To solve the perceived problem of self-consciousness, the same Dr Goff has now however settled on the idea that everything has self-consciousness, whether human beings or neutrinos (Issue 121). The idea of ‘panpsychism’ is that self-awareness is inherent in every aspect of matter, even though normally we only recognise it in the animal kingdom. The argument seems to run as follows:: because the sub-atomic particles of which we are made have mass, our bodies can have mass and because those particles also have consciousness, we are able to have consciousness. But no explanation is given of how this may work. It’s a “just so” story.

Self-consciousness however means that we are aware of ourselves and of ourselves in relation to our surroundings. So in what way are the physical properties of sub-atomic particles, “mass, spin, charge, etc., in their intrinsic nature, forms of consciousness”, as Dr Goff asserts? Yes, they interact with other particles in a precise ways determined by their own properties, but that is not self-awareness. Panpsychists seem to argue that it is a question of degree. Other animals show awareness, but in a reduced form. So we don’t ascribe human-like awareness to mice or spiders. And so just as we would find it difficult to imagine having a spider’s form of self-awareness, we would find it even more difficult to understand the self-awareness enjoyed by a sub-atomic particle. And this, they say, leaves open the possibility that it has self-awareness in some way. This is, however, argument by analogy, which has no logical value. And, more importantly, if the argument is to have any persuasive power, self-awareness must be recognisably the same at whatever level it is said to exist. Unless we want to be in Humpty Dumpty land, self-consciousness cannot completely change meaning as it shrinks. Indeed, if panpsychism is the best explanation currently available, I think I shall get out my self-aware Ouija board to see what’s next in line to ‘explain’ consciousness.
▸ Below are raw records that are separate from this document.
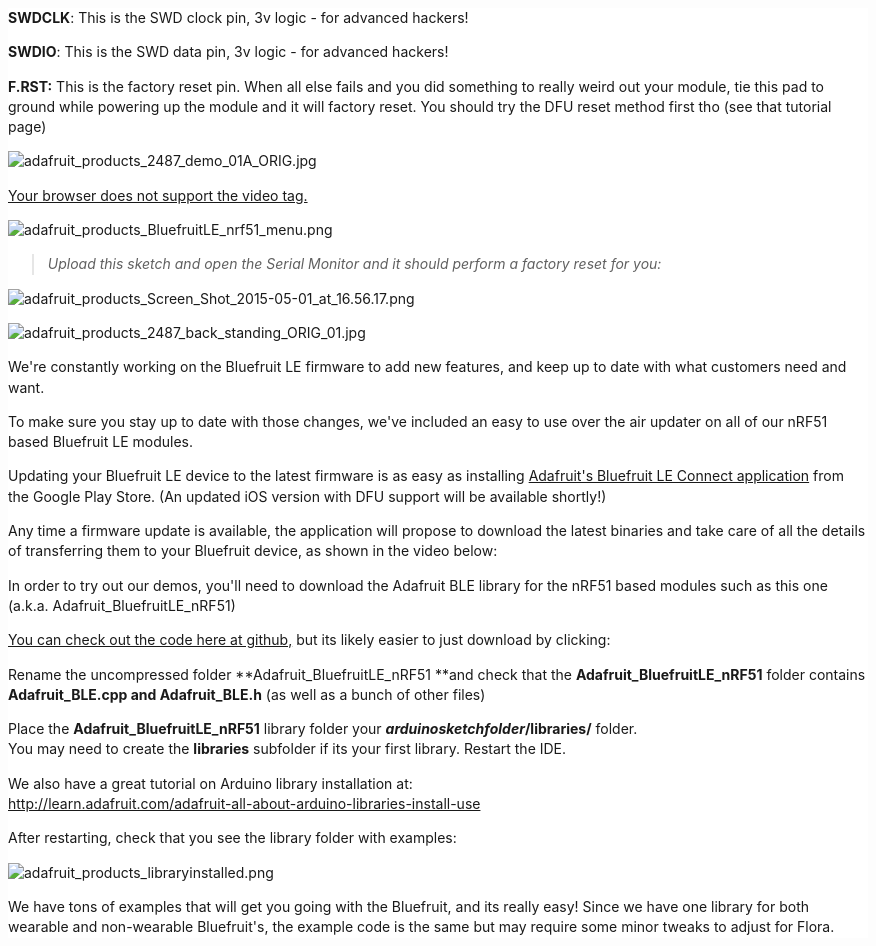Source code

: **SWDCLK**: This is the SWD clock pin, 3v logic - for advanced hackers!

**SWDIO**: This is the SWD data pin, 3v logic - for advanced hackers!

**F.RST:** This is the factory reset pin. When all else fails and you did something to really weird out your module, tie this pad to ground while powering up the module and it will factory reset. You should try the DFU reset method first tho (see that tutorial page)

![adafruit_products_2487_demo_01A_ORIG.jpg](https://cdn-learn.adafruit.com/assets/assets/000/025/432/large1024/adafruit_products_2487_demo_01A_ORIG.jpg?1431444043)

[ Your browser does not support the video tag. ](https://learn.adafruit.com/assets/25370)

![adafruit_products_BluefruitLE_nrf51_menu.png](https://cdn-learn.adafruit.com/assets/assets/000/025/371/large1024/adafruit_products_BluefruitLE_nrf51_menu.png?1431373421)

> _Upload this sketch and open the Serial Monitor and it should perform a factory reset for you:_

![adafruit_products_Screen_Shot_2015-05-01_at_16.56.17.png](https://cdn-learn.adafruit.com/assets/assets/000/025/372/large1024/adafruit_products_Screen_Shot_2015-05-01_at_16.56.17.png?1431373443)

![adafruit_products_2487_back_standing_ORIG_01.jpg](https://cdn-learn.adafruit.com/assets/assets/000/025/374/large1024/adafruit_products_2487_back_standing_ORIG_01.jpg?1431373499)

We're constantly working on the Bluefruit LE firmware to add new features, and keep up to date with what customers need and want.

To make sure you stay up to date with those changes, we've included an easy to use over the air updater on all of our nRF51 based Bluefruit LE modules.

Updating your Bluefruit LE device to the latest firmware is as easy as installing [Adafruit's Bluefruit LE Connect application](https://play.google.com/store/apps/details?id=com.adafruit.bluefruit.le.connect) from the Google Play Store. (An updated iOS version with DFU support will be available shortly!)

Any time a firmware update is available, the application will propose to download the latest binaries and take care of all the details of transferring them to your Bluefruit device, as shown in the video below:

In order to try out our demos, you'll need to download the Adafruit BLE library for the nRF51 based modules such as this one (a.k.a. Adafruit_BluefruitLE_nRF51)

[You can check out the code here at github,](https://github.com/adafruit/Adafruit_BluefruitLE_nRF51) but its likely easier to just download by clicking:

Rename the uncompressed folder **Adafruit_BluefruitLE_nRF51 **and check that the **Adafruit_BluefruitLE_nRF51** folder contains **Adafruit_BLE.****cpp** and **Adafruit_BLE****.h** (as well as a bunch of other files)

Place the **Adafruit_BluefruitLE_nRF51** library folder your **_arduinosketchfolder_/libraries/** folder.   
You may need to create the **libraries** subfolder if its your first library. Restart the IDE.

We also have a great tutorial on Arduino library installation at:  
<http://learn.adafruit.com/adafruit-all-about-arduino-libraries-install-use>

After restarting, check that you see the library folder with examples:

![adafruit_products_libraryinstalled.png](https://cdn-learn.adafruit.com/assets/assets/000/025/376/large1024/adafruit_products_libraryinstalled.png?1431373671)

We have tons of examples that will get you going with the Bluefruit, and its really easy! Since we have one library for both wearable and non-wearable Bluefruit's, the example code is the same but may require some minor tweaks to adjust for Flora.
The concept of panpsychism has however given me much food for thought. It has made me realise that invoking the existence of a hitherto undetected universal property to explain the unexplained can be extended to other mysteries. For instance, we are all too ready to believe that our DNA codes to give us two legs and two arms. But why? No-one has ever shown in complete detail the biochemical processes by which this happens. Our acceptance of a DNA-based explanation is obviously just another example of misplaced reliance on physicalism. And in the absence of a physical explanation, the origin of our limbs and their reason for being remains unexplained and should obviously be referred to as the hard limbist problem.

For a philosopher, however, this is simple to resolve. We need only postulate a panlimbist world. I would propose that the reason we humans normally have four limbs is that everything has four limbs, down to and including the smallest sub-atomic particle. Of course we might have to modify our definition of limbs a little bit and also the meaning of the number 4 in view of the absence of anything actually like limbs forming part of mountains or oceans or indeed electrons and protons. We can instead say that they have an inherent quality which we could simply name ‘limb’ like, say, mass or spin or the electro-weak force. We may then assert that this is fundamental to enabling us all to have what we would normally describe as limbs - just like the proposition made by panpsychists that the existence of self-awareness in all matter, including sub-atomic particles, although not in a form that fits the definition of self-awareness, is the source of human consciousness. Problem solved.